Journal 11: Read what you have written so far. What Key Words or Phrases might you want to provide definitions of for your reader?
Sample Student Response The teenage brain seems to be a more complex system than adult brain. Their hormones and chemical balances go off the walls during that period of time. I mean even the tiniest thing can cause us to lose our flipping minds and freak out. For an example the chemical dopamine is released when something good happens to a teenager like finding money or getting a compliment these chemicals can make us feel amazing but other ones that are released can make us dreadful and down right disgusted with our self. Our bodies are affected by emotions but are controlled by chemicals that's why some things affect some people differently than others. You can't be a very emotional person if you're gonna join the military which also means your brain can't release too much of a chemical that releases sadness or irrational thoughts. And I agree with the article but our brains aren't affected by emotions they are affected situations. The situations cause the emotions or the spikes in certain chemicals such as dopamine. But people often forget that our emotions are real but they are purely chemical and they tend to misunderstand how the brain and body usually works. So maybe if people were to understand their brains and body more maybe they can control themselves more.

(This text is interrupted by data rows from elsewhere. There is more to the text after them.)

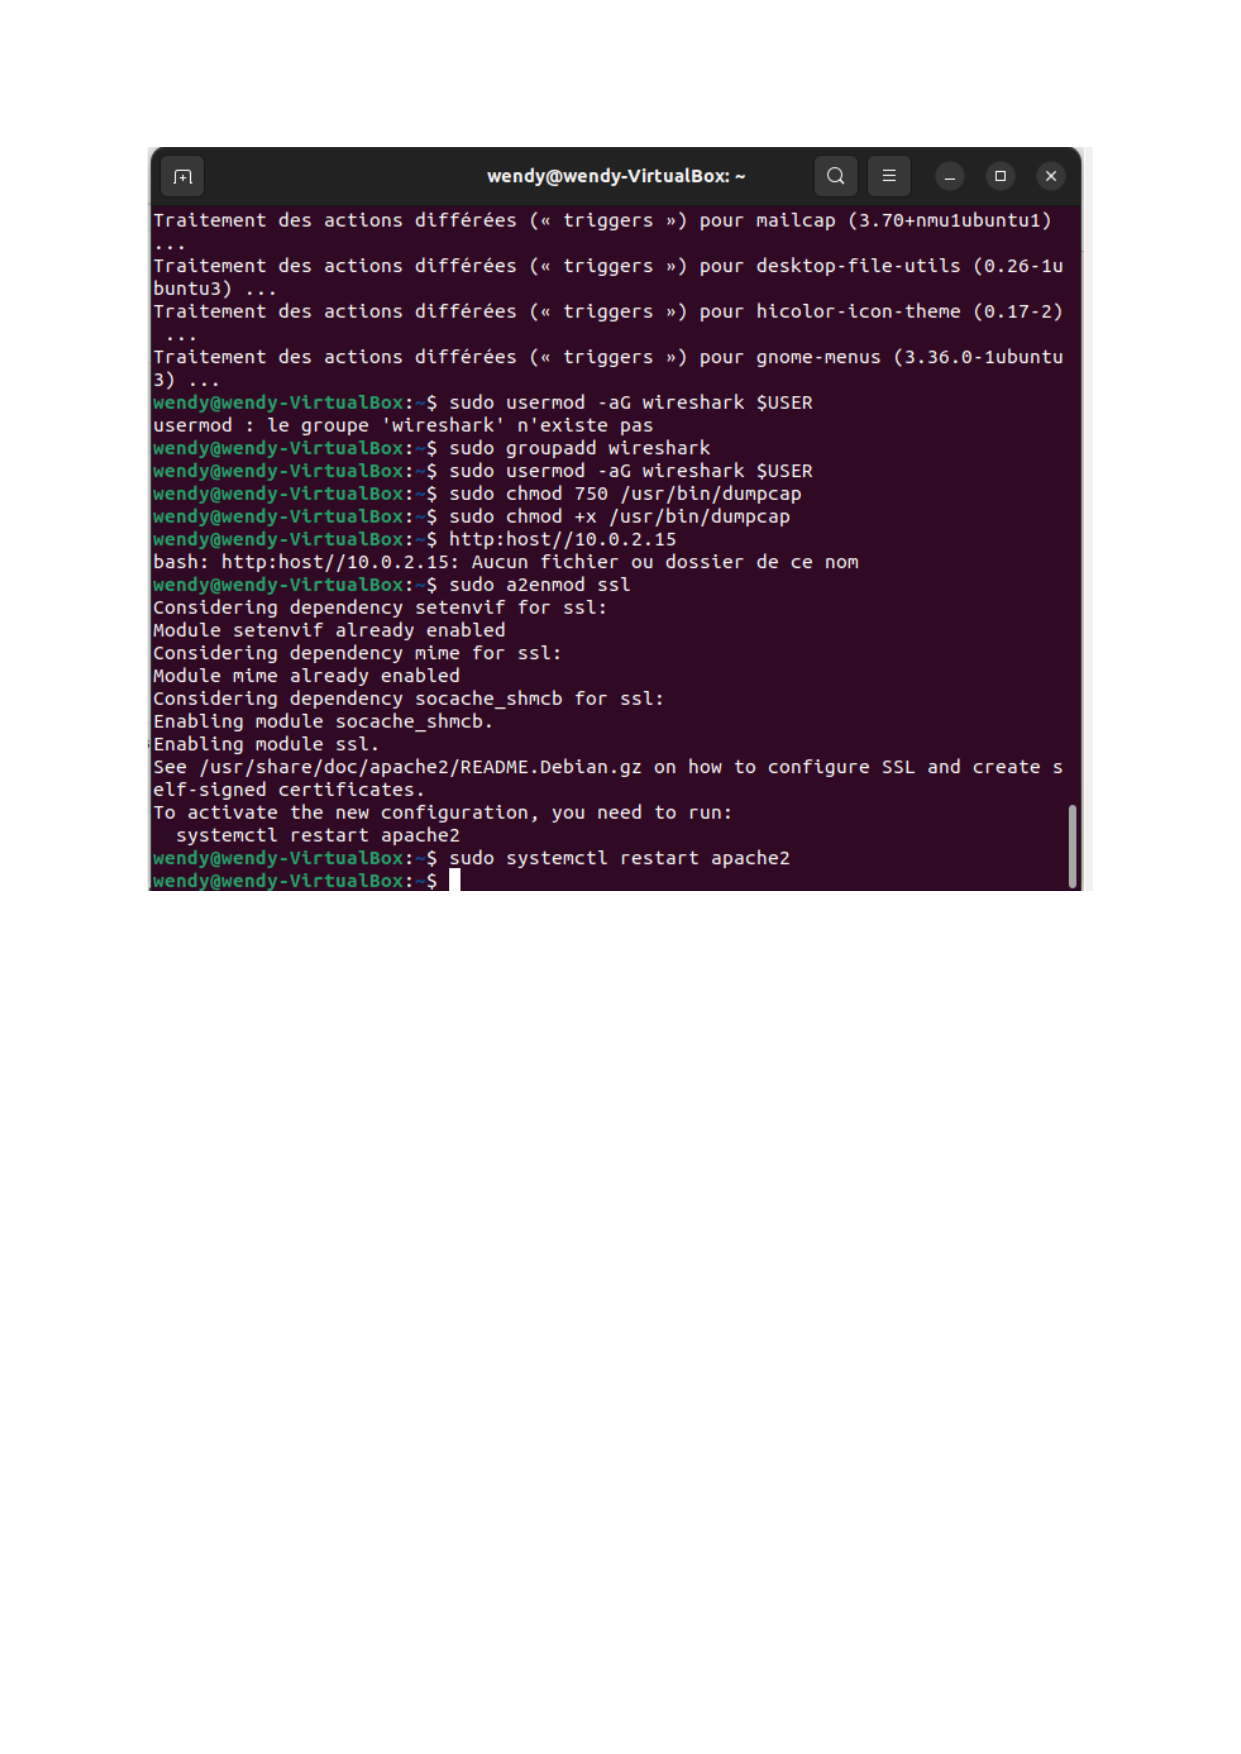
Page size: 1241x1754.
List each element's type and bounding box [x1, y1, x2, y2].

picture [147, 147, 1093, 891]
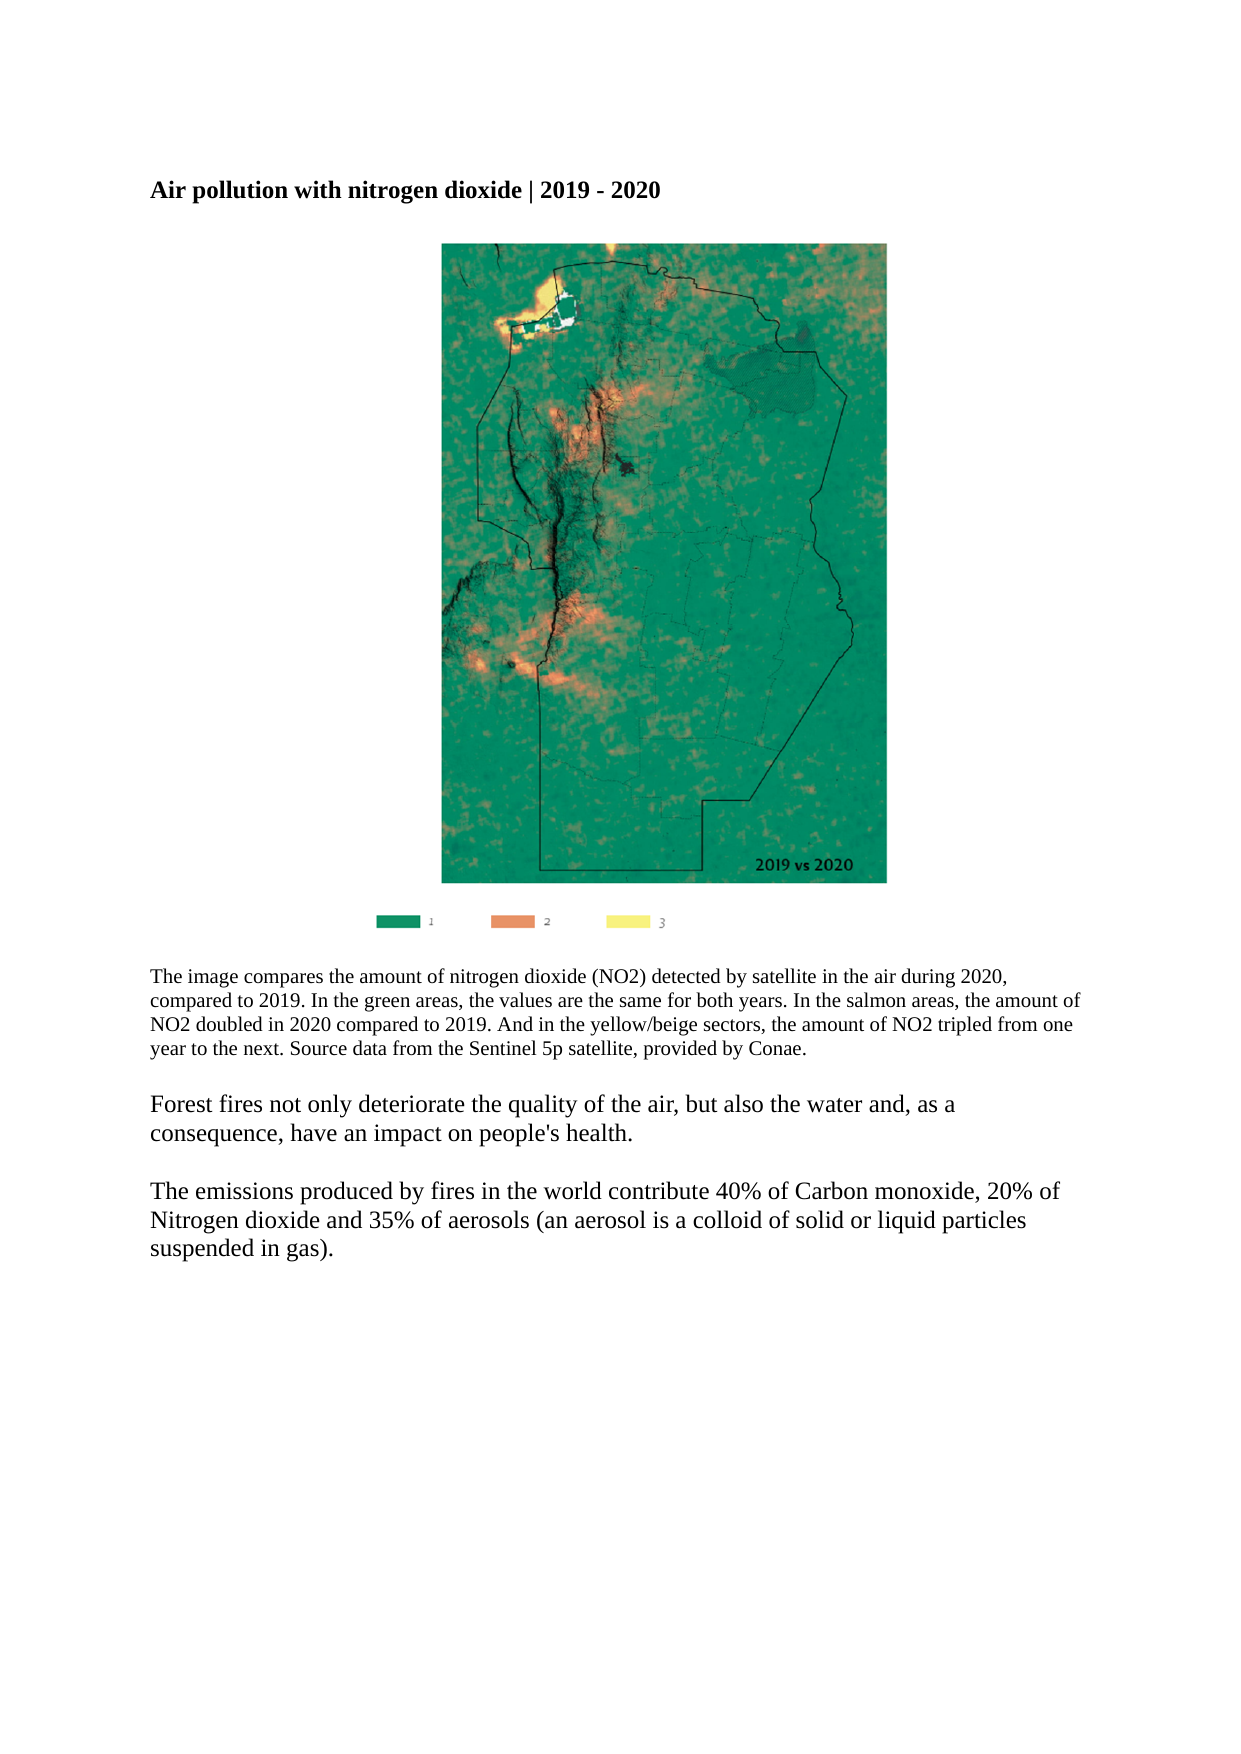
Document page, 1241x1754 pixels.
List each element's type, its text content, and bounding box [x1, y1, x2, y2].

subtitle Forest fires not only deteriorate the quality of the air, but also the water and, as a consequence, have an impact on people's health. [150, 1089, 1090, 1147]
picture [348, 228, 892, 939]
text Air pollution with nitrogen dioxide | 2019 - 2020 [150, 175, 1090, 204]
subtitle The emissions produced by fires in the world contribute 40% of Carbon monoxide, 20% of Nitrogen dioxide and 35% of aerosols (an aerosol is a colloid of solid or liquid particles suspended in gas). [150, 1176, 1090, 1262]
text The image compares the amount of nitrogen dioxide (NO2) detected by satellite in the air during 2020, compared to 2019. In the green areas, the values are the same for both years. In the salmon areas, the amount of NO2 doubled in 2020 compared to 2019. And in the yellow/beige sectors, the amount of NO2 tripled from one year to the next. Source data from the Sentinel 5p satellite, provided by Conae. [150, 964, 1090, 1060]
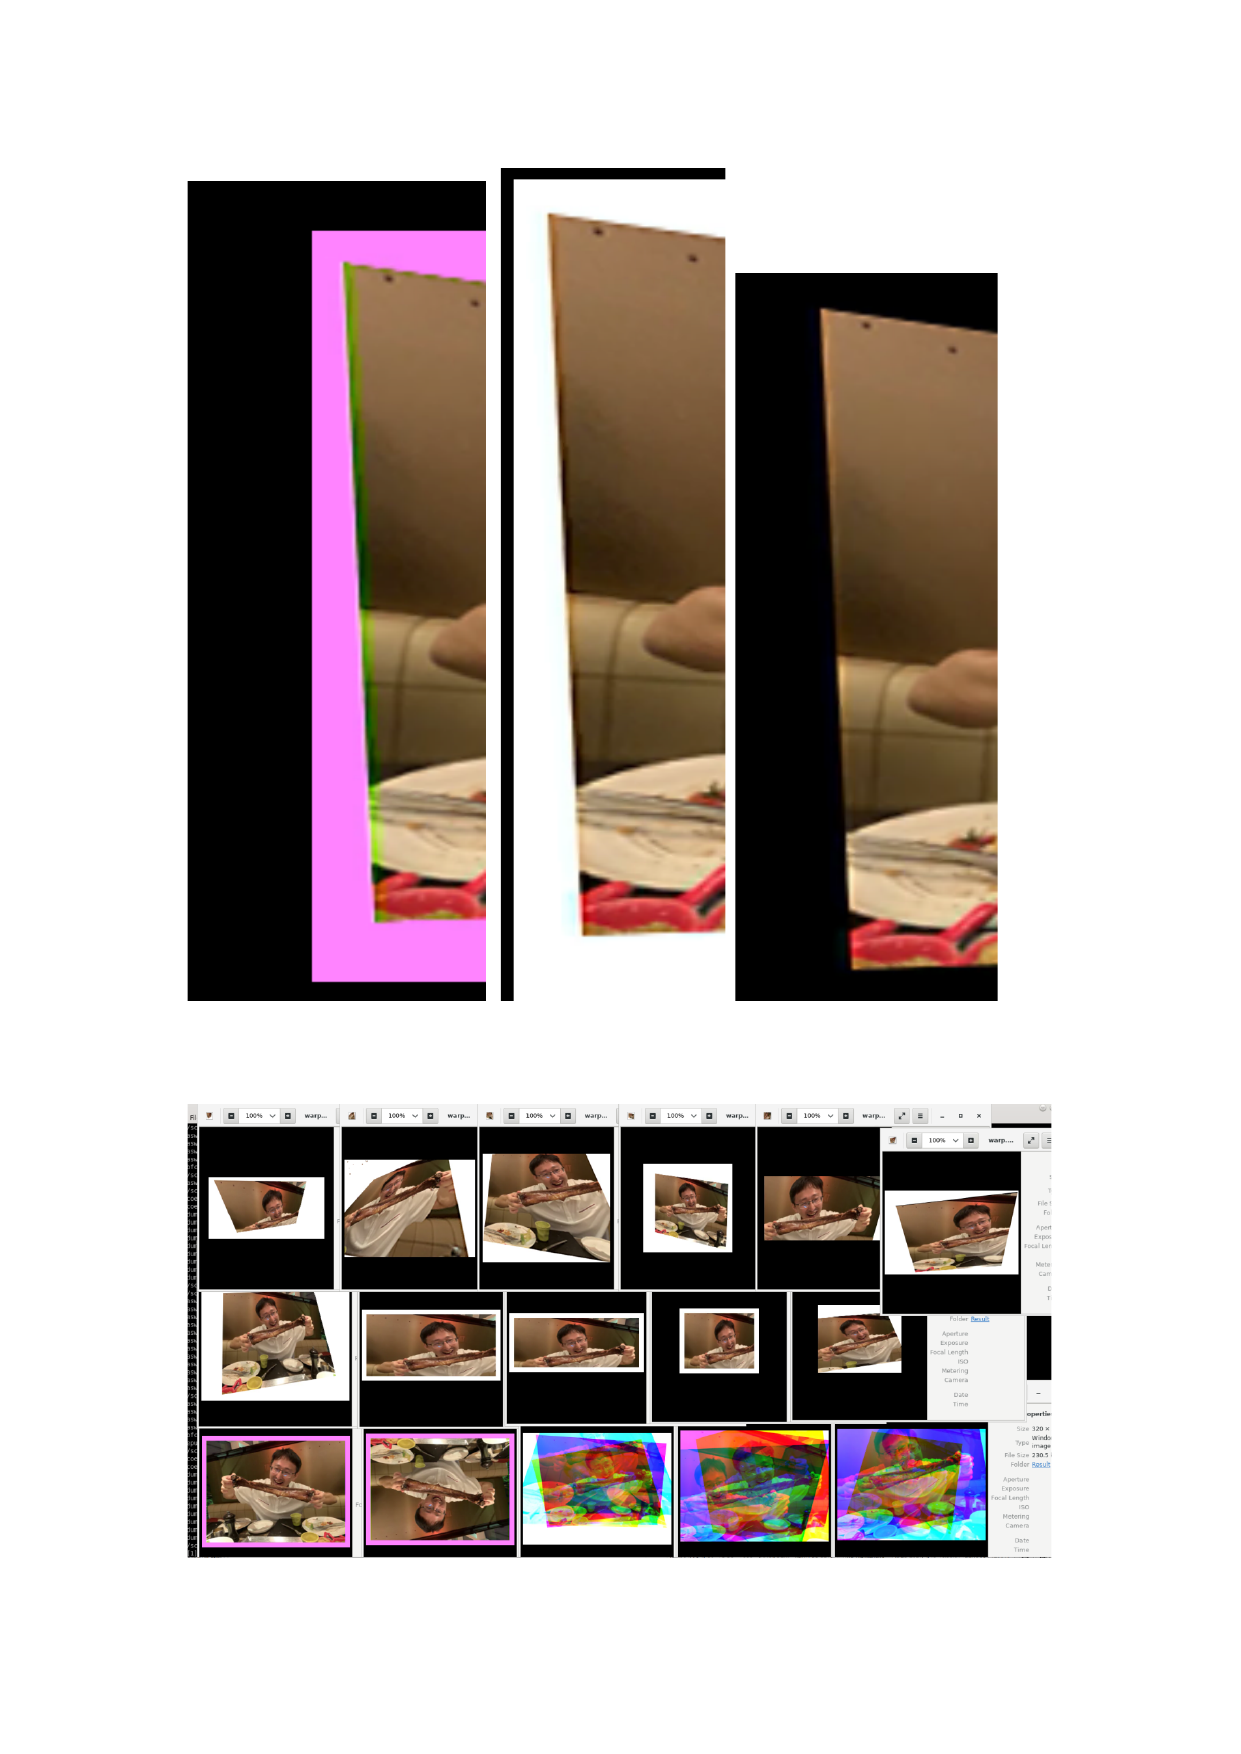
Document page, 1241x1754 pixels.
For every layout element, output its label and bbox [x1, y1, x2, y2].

picture [500, 168, 726, 1001]
picture [735, 273, 998, 1001]
picture [187, 181, 486, 1001]
picture [187, 1104, 1052, 1558]
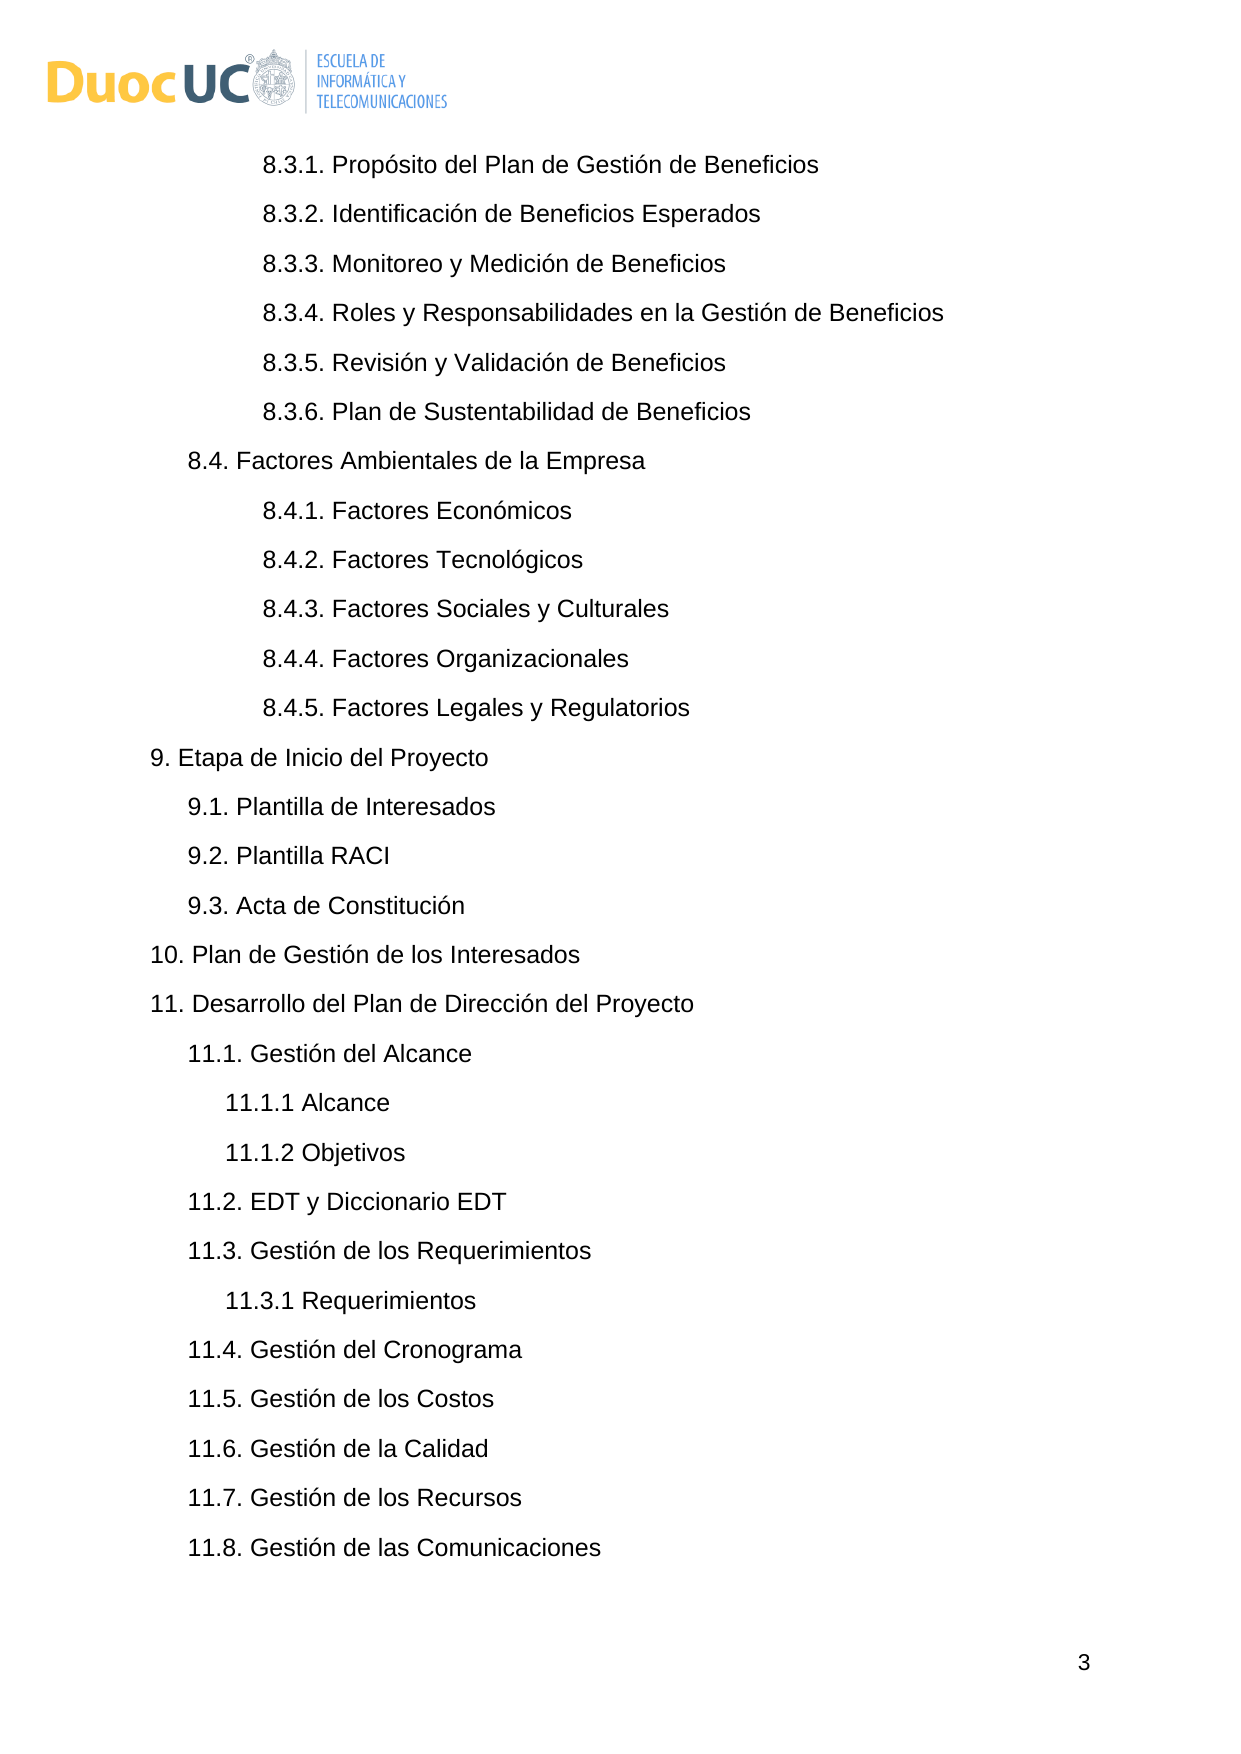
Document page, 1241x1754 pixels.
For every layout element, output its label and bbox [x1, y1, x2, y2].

picture [28, 11, 460, 150]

Granted you can't change the chemicals balances by turning a faucet hose but you can THINK about a situation. (Circled words that need to be defined.)
Key Words (another student sample) -adolescence is a transitional stage of physical and psychology development that begins at the onset of puberty, usually between ages 11 and 13, and ends with adulthood -prefrontal cortex: the front portion of the brain, just behind the forehead, which controls executive functions in the brain. Next, the writer would insert these into the draft.
Journal 12: Develop a concluding paragraph that leaves your reader thinking or that makes clear what you want readers to do, think, or believe.
Journal 13: Read through your draft. Does it flow? Are there things you need to add or take out? Paragraphs you want to switch around? Make changes. Then save this revised draft in your folder. In a later unit, you may decide to develop this piece further or to select another draft to turn into a published piece.